How Good are Government Data on Vaccinations?

  • 09/23/2021

How does a vaccination rate of 98% fit together with almost 50,000 cases of measles? Both figures come from Mongolia. Since such a high number of cases is hard to explain with almost 100% vaccination, this data is evidence in support of the theory of poor data quality for vaccination lrates. We from dwh are conducting research, commissioned by the Ministry of Health, on how precise figures can be found despite incomplete data. The goal is to support decision makers to make better decisions in the future.

Contradictory data

The World Health Organization (WHO) is collecting data on vaccination rates and measles cases worldwide. In the following scatter-plot each dot represents one country. The size corresponds to its population. The nation’s, respectivey their dots, are sorted by their measles cases per 1 million inhabitants (x-axis) and vaccination rates (y-axis). This means that the dot of a country with no reported case will be on the very left side of the graphics, while a higher number of cases per one million inhabitants will lead to a position more to the right of the figure. The altitude of a dot is dictated by the country’s vaccination rate. Nations with low vaccination rates are towards the bottom of the figure (e.g. South Sudan with 22%), while those found on the very top of it are having a vaccination rate of 99% (e.g. China and Thailand). Or better: shoud have.

 

Hover the mouse over a dot to get more information. Use the magnifier (bottom left) to zoom in, the cursor to navigate when zoomed in and the house to return to the full-size view.

Mongolia’s position within the graph’s coordinate system (in the top right corner) hints at a contradiction: since the vaccination against measles is a very effective one, it is extremely unlikely that a vaccination rate of 98% would allow 50,000 cases of measles. One could argue that Mongolia is a developing country and far away from Europe. But even at the heart of Europe one can find countries with doubtful data. And that is not only Bosnia and Herzegovina, but also EU-member Romania, as our graphic shows.

Of interest is the vertical band of nations on the very left edge. These are almost all archipelagic states and/or countries with extremely small populations. Apparently their isolated location is offering a certrain degree of protection from measles epidemics. But this protection from isoliation is only an illusion, as the latest events show. The currently ongoing (Dezember 2019) measles-epidemy in Samoa already killed more than 60 people. You can find Samoa in our graph (data from 2013-2017) on the very left, second from bottom. With more than 4300 reported cases (and a population of 200,000) it would now have a rate of 21,500 cases per 1m and hence be in the right third of the graph.

With sound data towards a measles free world

Measles are an extremely contagious and potentially lethal disease. Subsequently the goal is to eradicate this disease. The World Health Organisation (WHO) is keeping track of the progress towards the disease’s extinction. It collects government data on vaccination rates as well as cases of the disease. Since every case of measles is a reportable event this data can be expected to be fairly precise. Vaccination rates are a different story. Hardly any country is maintaining a compulsory record of vaccinations and hence these figures have to be estimated or extrapolated in a complex manner. The countrie’s governments are reporting the vaccination rates for 1-2 year old children to the WHO. The WHO aims at a 95% vaccination rate for this cohort, as this will leads to a protection of the whole population.

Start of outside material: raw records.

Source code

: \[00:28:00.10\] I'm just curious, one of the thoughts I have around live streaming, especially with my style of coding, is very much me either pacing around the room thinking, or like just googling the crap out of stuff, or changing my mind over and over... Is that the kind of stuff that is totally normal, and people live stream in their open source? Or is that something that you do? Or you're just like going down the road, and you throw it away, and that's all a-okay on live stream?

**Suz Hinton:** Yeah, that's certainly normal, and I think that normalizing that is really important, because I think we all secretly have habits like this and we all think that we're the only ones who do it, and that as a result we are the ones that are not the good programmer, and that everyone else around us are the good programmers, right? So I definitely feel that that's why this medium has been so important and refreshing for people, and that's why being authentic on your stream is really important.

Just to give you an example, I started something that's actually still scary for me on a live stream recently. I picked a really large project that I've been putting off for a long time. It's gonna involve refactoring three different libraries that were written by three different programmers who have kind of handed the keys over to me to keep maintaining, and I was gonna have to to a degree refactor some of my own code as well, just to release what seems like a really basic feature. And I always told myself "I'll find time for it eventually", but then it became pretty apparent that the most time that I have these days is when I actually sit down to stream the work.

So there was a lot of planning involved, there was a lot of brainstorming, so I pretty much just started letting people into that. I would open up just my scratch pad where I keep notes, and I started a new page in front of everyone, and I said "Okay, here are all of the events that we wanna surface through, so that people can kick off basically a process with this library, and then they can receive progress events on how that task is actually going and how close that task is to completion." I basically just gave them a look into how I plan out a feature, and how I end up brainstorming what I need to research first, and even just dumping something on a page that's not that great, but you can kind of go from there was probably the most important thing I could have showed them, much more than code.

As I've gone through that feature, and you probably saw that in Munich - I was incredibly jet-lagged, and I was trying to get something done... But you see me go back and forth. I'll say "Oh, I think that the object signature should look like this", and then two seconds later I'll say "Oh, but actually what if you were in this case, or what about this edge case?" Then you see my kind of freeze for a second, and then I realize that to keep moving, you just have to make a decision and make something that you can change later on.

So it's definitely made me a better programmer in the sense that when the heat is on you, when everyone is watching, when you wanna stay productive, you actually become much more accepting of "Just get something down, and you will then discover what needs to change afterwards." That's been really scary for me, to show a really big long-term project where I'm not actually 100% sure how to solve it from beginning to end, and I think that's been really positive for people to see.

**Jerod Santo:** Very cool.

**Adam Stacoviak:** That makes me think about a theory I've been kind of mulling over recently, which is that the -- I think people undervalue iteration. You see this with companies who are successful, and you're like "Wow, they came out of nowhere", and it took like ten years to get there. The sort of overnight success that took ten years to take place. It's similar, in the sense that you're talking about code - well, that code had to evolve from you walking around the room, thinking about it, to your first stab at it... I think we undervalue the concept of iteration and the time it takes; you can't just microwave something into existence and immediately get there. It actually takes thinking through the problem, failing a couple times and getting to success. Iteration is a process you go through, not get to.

Austria, highlighted orange in the graphics, does also not posses a compulsory vaccination record. To ensure a high quality for figure of vaccination rates despite this lacking, dwh is conduction research, commissioned by the Ministry of Health and in cooperation with the Vienna University of Technology and Dexhelpp. The research results have been published by the Ministry of Health.

Data Sources:

Data used is from the period 2013-2017, Source for vaccination rates is the WHO, it represents the share of 1-year-olds that have recieved at least one dose of MCV (Measles Containing Vaccine). Data on recorded cases of measles is also taken from the WHO, population data was taken from the worldbank.